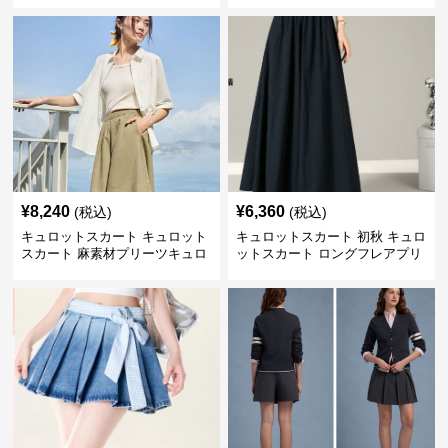
¥
8,240
¥
6,360
(税込)
(税込)
キュロットスカート キュロット
キュロットスカート 初秋 キュロ
スカート 麻素材プリーツキュロ
ットスカート ロングフレアプリ
ット
ーツキュロット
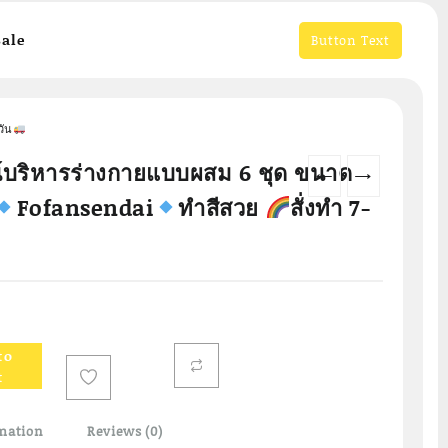
ale
Button Text
วัน
์บริหารร่างกายแบบผสม 6 ชุด ขนาด
←
→
Fofansendai
ทำสีสวย
สั่งทำ 7-
to
t
mation
Reviews (0)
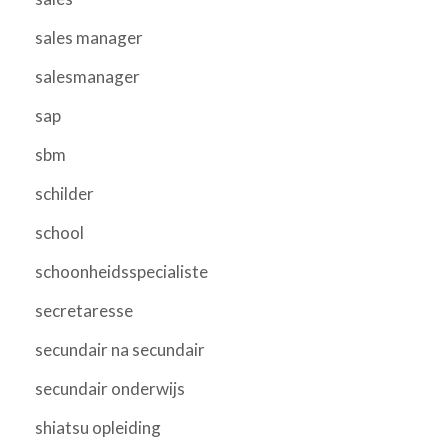
sales manager
salesmanager
sap
sbm
schilder
school
schoonheidsspecialiste
secretaresse
secundair na secundair
secundair onderwijs
shiatsu opleiding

■ ■ ■ ■

> [Directive]: Lay out the entries from the line containing "sales manager" through the last line as a numbered list, both ends included, with blank lines left out.

> [Finished task]:
1. sales manager
2. salesmanager
3. sap
4. sbm
5. schilder
6. school
7. schoonheidsspecialiste
8. secretaresse
9. secundair na secundair
10. secundair onderwijs
11. shiatsu opleiding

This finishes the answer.